A origem das estimativas exageradas de vítimas pode ser atribuída a diversas fontes. Já em 25 de fevereiro de 1945, o jornal sueco Svenska Dagbladet publicou que "ninguém sabe ao certo" quantas vidas haviam sido perdidas em Dresden, porém rapidamente surgiram números que variavam entre 100 e 200 mil. A comissão de historiadores atribui essas alegações a uma campanha de propaganda contra a condução da guerra pelos Aliados, afirmando que correspondentes suecos em Berlim reproduziram os dados fornecidos por autoridades nazistas.
O autor David Irving, em seu controverso livro de 1966, também contribuiu para a disseminação de informações errôneas, ao afirmar que 135 mil pessoas haviam morrido em Dresden, um número que ainda é repetido nas redes sociais e até pelo Ministério das Relações Exteriores da Rússia. Irving se baseou em uma suposta "Ordem do dia 47", datada de 22 de março de 1945, que já foi provada como forjada, e há indícios de que ele estava ciente disso.

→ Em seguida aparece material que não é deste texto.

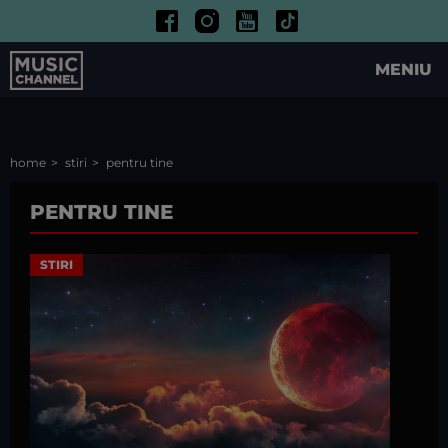
MENIU
home
stiri
pentru tine
PENTRU TINE
STIRI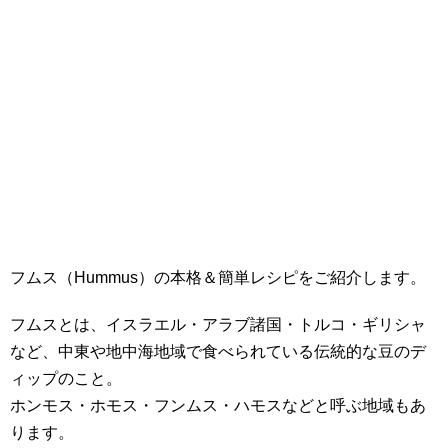
フムス（Hummus）の本格＆簡単レシピをご紹介します。
フムスとは、イスラエル・アラブ諸国・トルコ・ギリシャ
など、中東や地中海地域で食べられている伝統的な豆のデ
ィップのこと。
ホンモス・ホモス・フンムス・ハモスなどと呼ぶ地域もあ
ります。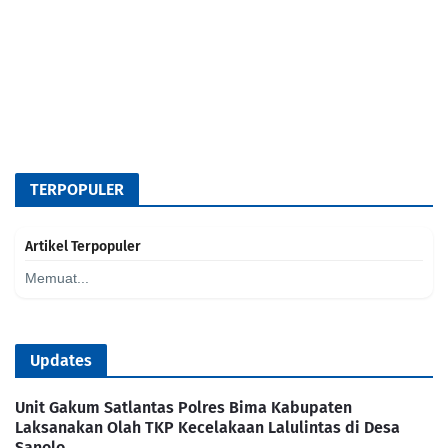
TERPOPULER
Artikel Terpopuler
Memuat...
Updates
Unit Gakum Satlantas Polres Bima Kabupaten
Laksanakan Olah TKP Kecelakaan Lalulintas di Desa
Sanolo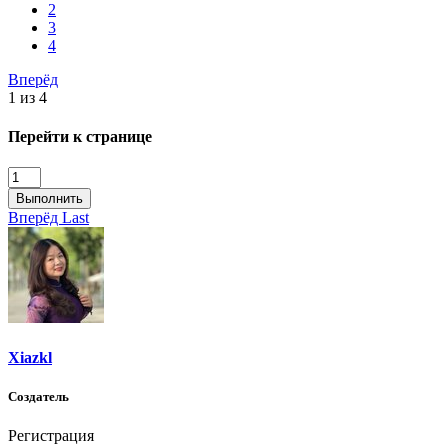
2
3
4
Вперёд
1 из 4
Перейти к странице
Выполнить
Вперёд
Last
Xiazkl
Создатель
Регистрация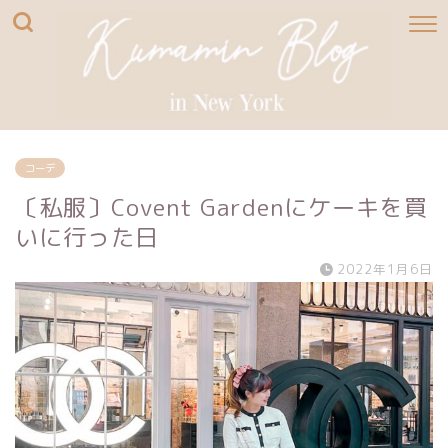
コーデ
〔私服〕Covent Gardenにケーキを買
いに行った日
2022年1月6日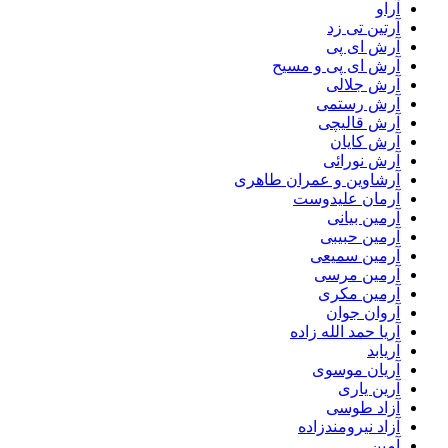
آراو
آرتین تی زد
آرش ای پی
آرش ای پی و مسیح
آرش جلالی
آرش رستمی
آرش قالیچی
آرش کایان
آرش نورائی
آرشاوین و عمران طاهری
آرمان علیدوست
آرمین بیانی
آرمین حبیبی
آرمین سمیعی
آرمین مرسی
آرمین مکری
آروان جوان
آریا حمد الله زاده
آریابد
آریان موسوی
آرین یاری
آزاد طوسی
آزاد نیرومندزاده
آمین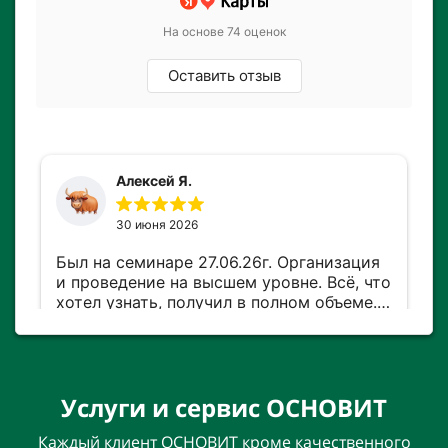
Услуги и сервис ОСНОВИТ
Каждый клиент ОСНОВИТ кроме качественного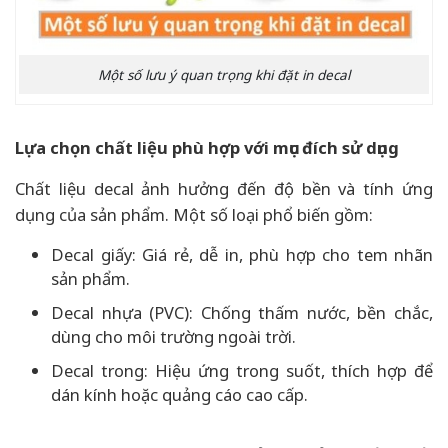
Một số lưu ý quan trọng khi đặt in decal
Lựa chọn chất liệu phù hợp với mục đích sử dụng
Chất liệu decal ảnh hưởng đến độ bền và tính ứng
dụng của sản phẩm. Một số loại phổ biến gồm:
Decal giấy: Giá rẻ, dễ in, phù hợp cho tem nhãn
sản phẩm.
Decal nhựa (PVC): Chống thấm nước, bền chắc,
dùng cho môi trường ngoài trời.
Decal trong: Hiệu ứng trong suốt, thích hợp để
dán kính hoặc quảng cáo cao cấp.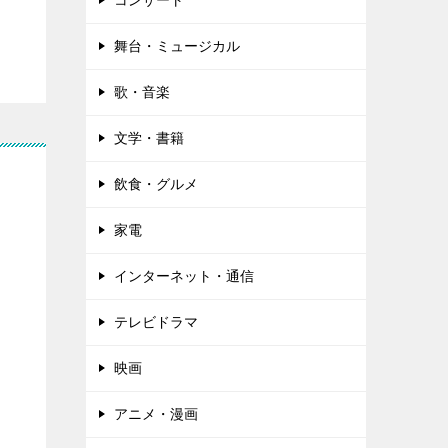
コンサート
舞台・ミュージカル
歌・音楽
文学・書籍
飲食・グルメ
家電
インターネット・通信
テレビドラマ
映画
アニメ・漫画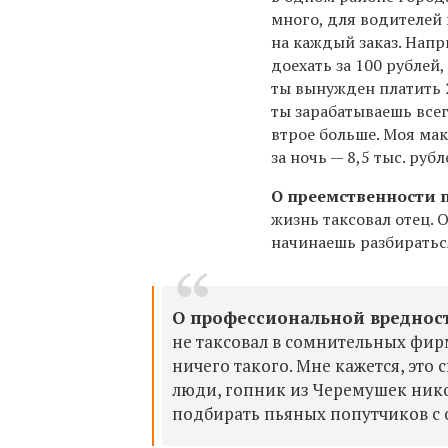
много, для водителей
на каждый заказ. Напр
доехать за 100 рублей,
ты вынужден платить 2
ты зарабатываешь всег
втрое больше. Моя ма
за ночь — 8,5 тыс. рубл
О преемственности 
жизнь таксовал отец. О
начинаешь разбиратьс
О профессиональной вреднос
не таксовал в сомнительных фирм
ничего такого. Мне кажется, это
люди, гопник из Черемушек никог
подбирать пьяных попутчиков с 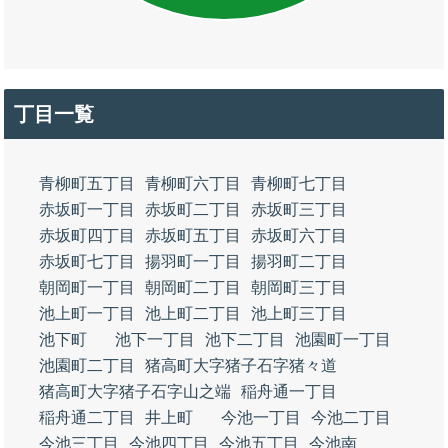
丁目一覧
青柳町五丁目
青柳町六丁目
青柳町七丁目
赤坂町一丁目
赤坂町二丁目
赤坂町三丁目
赤坂町四丁目
赤坂町五丁目
赤坂町六丁目
赤坂町七丁目
揚羽町一丁目
揚羽町二丁目
朝岡町一丁目
朝岡町二丁目
朝岡町三丁目
池上町一丁目
池上町二丁目
池上町三丁目
池下町
池下一丁目
池下二丁目
池園町一丁目
池園町二丁目
猪高町大字猪子石字猪々道
猪高町大字猪子石字山之端
稲舟通一丁目
稲舟通二丁目
井上町
今池一丁目
今池二丁目
今池三丁目
今池四丁目
今池五丁目
今池南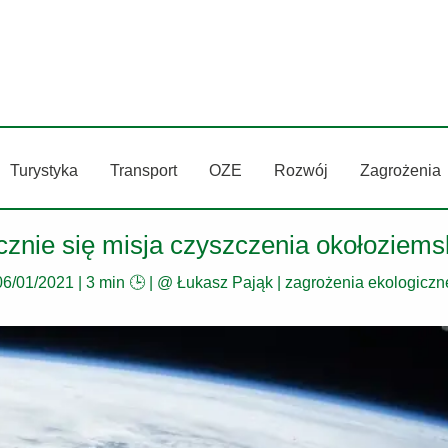
Turystyka
Transport
OZE
Rozwój
Zagrożenia
znie się misja czyszczenia okołoziemski
06/01/2021
|
3 min 🕒
| @
Łukasz Pająk
|
zagrożenia ekologiczn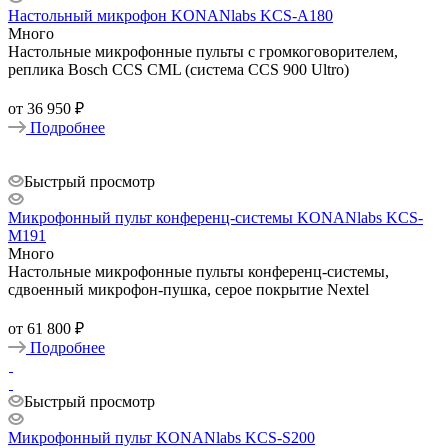
Настольный микрофон KONANlabs KCS-A180
Много
Настольные микрофонные пульты с громкоговорителем,
реплика Bosch CCS CML (система CCS 900 Ultro)
от
36 950 ₽
Подробнее
Быстрый просмотр
Микрофонный пульт конференц-системы KONANlabs KCS-
M191
Много
Настольные микрофонные пульты конференц-системы,
сдвоенный микрофон-пушка, серое покрытие Nextel
от
61 800 ₽
Подробнее
Быстрый просмотр
Микрофонный пульт KONANlabs KCS-S200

Hoje, grupos neonazistas e outros extremistas de direita continuam a pedir o reconhecimento da narrativa de vítimas alemãs, no entanto, essa versão revisionista está longe de ser verdadeira. Segundo Thomas Kübler, membro da comissão, "todas as evidências apontam que os eventos de 1945 se resumem ao fato de que Dresden foi alvo de um bombardeio". Anualmente, em 13 de fevereiro, a cidade promove um evento em memória das vidas perdidas durante os bombardeios, simbolizando a resistência e a busca pela verdade acerca dessa tragédia da história.